Hal böyle olunca bir devlet partisi niteliği ile halktan uzaklaşmıştır.
Oysa kuruluş felsefesi ile uyumlu, “insan” odaklı, çağdaş bir sosyal demokrat anlayış bu partinin bayrağı olmalıydı.
CHP İstanbul yeni il yönetimi açıkça bu umudu yeşertiyor.
Candan Kaftancıoğlu, bu ülke demokratlarının aradığı, cesur, kompleksiz, kucaklayıcı, bir kişi izlenimi veriyor.
Sosyal medyadaki paylaşımları da bir durumu teyit ediyor.
Kürtler ve Ermenilere katı bir tavır ve önyargı ile yaklaşmak, ne solculuk ne de Atatürkçülük olamaz, olmamalı.
Bu konuları Canan Hanım gibi dile getirmek, ucuz demagojik dayaklara da dirençli olmayı gerektirir.

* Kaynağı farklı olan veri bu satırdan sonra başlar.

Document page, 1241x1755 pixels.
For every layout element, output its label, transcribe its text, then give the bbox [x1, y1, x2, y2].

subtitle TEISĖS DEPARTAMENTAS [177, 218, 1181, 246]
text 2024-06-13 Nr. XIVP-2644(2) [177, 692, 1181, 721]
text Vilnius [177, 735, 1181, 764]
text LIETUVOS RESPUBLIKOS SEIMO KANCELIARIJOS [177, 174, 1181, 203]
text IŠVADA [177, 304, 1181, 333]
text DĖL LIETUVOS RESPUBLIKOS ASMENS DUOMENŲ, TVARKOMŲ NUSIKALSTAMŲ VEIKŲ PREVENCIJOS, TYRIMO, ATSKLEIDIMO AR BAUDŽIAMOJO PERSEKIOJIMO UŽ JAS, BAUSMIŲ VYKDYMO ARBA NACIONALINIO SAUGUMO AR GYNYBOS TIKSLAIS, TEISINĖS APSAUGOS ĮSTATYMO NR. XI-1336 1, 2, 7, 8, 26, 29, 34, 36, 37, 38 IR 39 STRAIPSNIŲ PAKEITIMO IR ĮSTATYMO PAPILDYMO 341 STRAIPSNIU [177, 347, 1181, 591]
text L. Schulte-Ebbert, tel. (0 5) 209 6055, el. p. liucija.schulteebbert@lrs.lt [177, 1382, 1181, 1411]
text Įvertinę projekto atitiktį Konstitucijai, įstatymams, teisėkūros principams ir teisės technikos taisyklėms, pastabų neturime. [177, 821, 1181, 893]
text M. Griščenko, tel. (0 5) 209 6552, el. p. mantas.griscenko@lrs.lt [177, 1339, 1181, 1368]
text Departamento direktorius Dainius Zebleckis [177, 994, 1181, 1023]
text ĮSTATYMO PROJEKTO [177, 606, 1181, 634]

Sahici, samimi, dürüst ve sevgi dolu bir siyaset tutumu, insani ve demokrat bir anlayışla bezendiğinde, CHP bambaşka bir ivme yakalayabilir.
-----
Mistral’de lezzet turu
BAYRAKLI’da yüksek binalara izin verilince adeta yeni kent merkezi oluştu.
Ofislerin ve konutların devreye girmesi, beraberinde yeme-içme mekanlarından alışveriş çarşılarına bir ekonomi yaratmaya başladı.
Folkart, Ege Perla ve Mistral projeleri kendi içlerinde de bu neviden yerler oluşturdular.
Bu yazıda Mistral kulelerinin altındaki mekanları ele almak istedik.
İlk sürpriz “Köfteci Yusuf” oldu.
Köşemizde daha önce bu fenomen köfteciden söz etmiştik.
İkinci durak da karşımıza “Zeytin” çıktı.
Buca’da yıllardır “Boşnak” mutfağı üzerinden harikalar yaratan “hanım ustalar cenneti” Zeytin, yine kendine özgü lezzetleri ile zirvedeydi. Favorimiz bademli keşkül ve pastırmalı kuru fasulye.
Ayrıca Ministry of Coffee (M.o.C.), Coffemania ve Arabica gibi İzmir’e ilk defa gelen marka cafeler de var.
Mistral yöneticileri önümüzdeki aylarda Arkas Sanat Merkezi’nin açılacağını söylediler.
Özetle, kültür ve gastronomi bir arada, bizlere olumlu anlamıyla “şehirli” olduğumuzu hissettiriyor.